LifeLock has continued its relationship with Equifax despite previous signs that Equifax wasn't subjecting consumer data to rigorous security. As we've already reported, Equifax suffered a breach at its TALX business subsidiary from April 2016 through March of this year, but apparently didn't reveal it to any victims until April this year. And on Monday, the company confirmed it had discovered a separate breach of consumer data in March.
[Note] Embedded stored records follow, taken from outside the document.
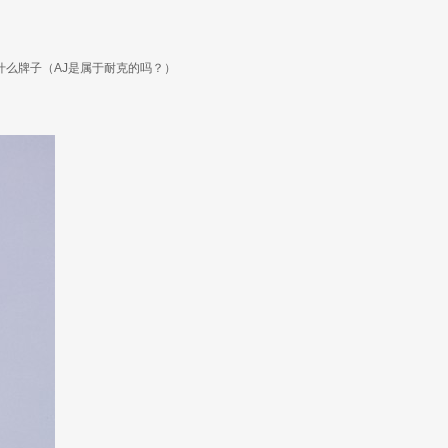
是什么牌子（AJ是属于耐克的吗？）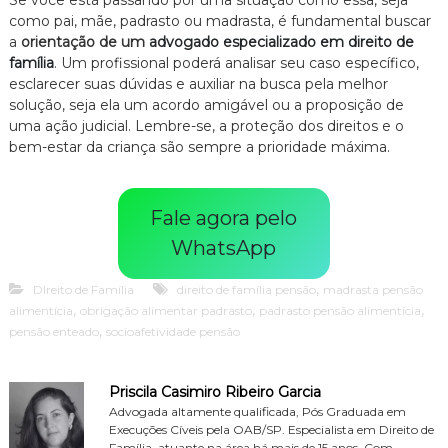
Se você está passando por uma situação como essa, seja
como pai, mãe, padrasto ou madrasta, é fundamental buscar
a
orientação de um
advogado especializado em direito de
família
. Um profissional poderá analisar seu caso específico,
esclarecer suas dúvidas e auxiliar na busca pela melhor
solução, seja ela um acordo amigável ou a proposição de
uma ação judicial. Lembre-se, a proteção dos direitos e o
bem-estar da criança são sempre a prioridade máxima.
Fale agora pelo
WhatsApp
,
DIreito de Família
direito de família pensão
madrasta pensão
,
,
,
alimentícia
obrigação alimentar padrasto
padrasto pensão alimentícia
,
pensão enteado
socioafetividade pensão
Priscila Casimiro Ribeiro Garcia
Advogada altamente qualificada, Pós Graduada em
Execuções Cíveis pela OAB/SP. Especialista em Direito de
Família, atuante na área há mais de 15 anos. Com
Equifax said that breach was unrelated to the latest hack, but didn't provide details about the data that was stolen or how many people it belonged to.
As we've reported before, the consumers whose information is on file at Equifax, Experian, and TransUnion aren't those firms' customers—they're the product. Their data is sliced and diced and sold to marketers using the information to target their pitches ever so much more precisely, and offered to banks and credit issuers deciding whether to extend credit, and at what price. Some car dealers won't even let you take a vehicle out for a test drive before running your credit history first.
This all means that the credit reporting firms have zero incentive to protect your personal information to the last mile. And the early evidence of what caused the Equifax breach points to an alarming indifference at that firm to the consequences of a breach. The evidence is that Equifax had a timely warning that some of the software it was using had a gaping security hole and had been provided with a patch—but didn't install it. LifeLock doesn't have an especially sterling record for delivering what it promises to customers. In 2015, the company paid $100 million to settle Federal Trade Commission charges stemming from an earlier complaint that it vastly overstated how well it secured customer data and the level of protection it offered from ID theft.
"LifeLock falsely advertised that it protected consumers' sensitive data with the same high-level safeguards used by financial institutions," the FTC alleged. The company also "falsely advertised that it would send alerts 'as soon as' it received any indication that a consumer may be a victim of identity theft." The company had agreed to settle the charges in 2010 for $12 million, but failed to comply with the settlement terms. The $100-million penalty that followed was "the largest monetary award obtained by the commission in an order enforcement action," the FTC said at the time.
This is the same company, by the way, that staged an audacious advertising campaign in 2006 by emblazoning its CEO's Social Security number on the side of a truck and broadcasting it over the air. The idea was that it could do so with confidence that its services would protect the CEO from identity theft. In reality, his identity was stolen at least 13 times after the campaign began.
The CEO, Todd Davis, tried to spin the fiasco as proof that the service worked, since many more ID theft attempts were tried and thwarted. Davis left his CEO job after the $100-million settlement. Symantec bought the company last year.